Requirement - Swap "Auction" for "Tender" in the entries starting at the line containing "Reading right to" and ending at the line containing "ACERS - Permanently", leaving all else unchanged, and reproduce only those lines.
[[ Source information, beginning ]]
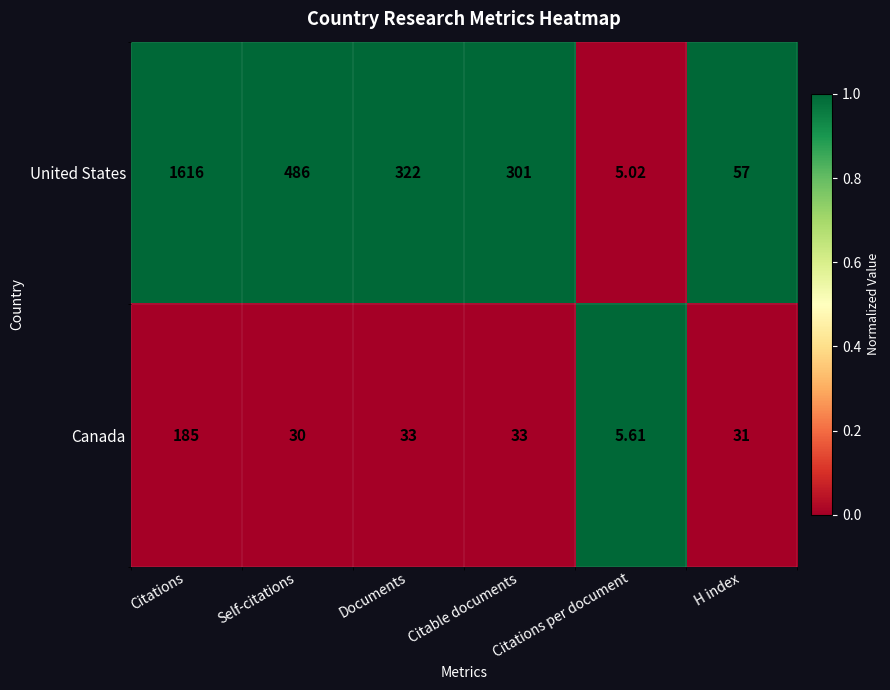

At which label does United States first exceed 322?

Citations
[[ Source information, end ]]
[[ Source information, beginning ]]
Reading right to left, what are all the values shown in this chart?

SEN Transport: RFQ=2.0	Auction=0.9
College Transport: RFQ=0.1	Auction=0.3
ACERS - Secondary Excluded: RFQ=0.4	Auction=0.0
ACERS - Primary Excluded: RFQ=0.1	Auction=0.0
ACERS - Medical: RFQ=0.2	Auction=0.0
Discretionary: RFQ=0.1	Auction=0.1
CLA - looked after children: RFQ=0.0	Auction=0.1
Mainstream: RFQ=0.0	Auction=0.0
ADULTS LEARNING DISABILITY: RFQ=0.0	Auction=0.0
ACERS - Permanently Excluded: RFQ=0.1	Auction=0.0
[[ Source information, end ]]
Answer to this task -
Reading right to left, what are all the values shown in this chart?

SEN Transport: RFQ=2.0	Tender=0.9
College Transport: RFQ=0.1	Tender=0.3
ACERS - Secondary Excluded: RFQ=0.4	Tender=0.0
ACERS - Primary Excluded: RFQ=0.1	Tender=0.0
ACERS - Medical: RFQ=0.2	Tender=0.0
Discretionary: RFQ=0.1	Tender=0.1
CLA - looked after children: RFQ=0.0	Tender=0.1
Mainstream: RFQ=0.0	Tender=0.0
ADULTS LEARNING DISABILITY: RFQ=0.0	Tender=0.0
ACERS - Permanently Excluded: RFQ=0.1	Tender=0.0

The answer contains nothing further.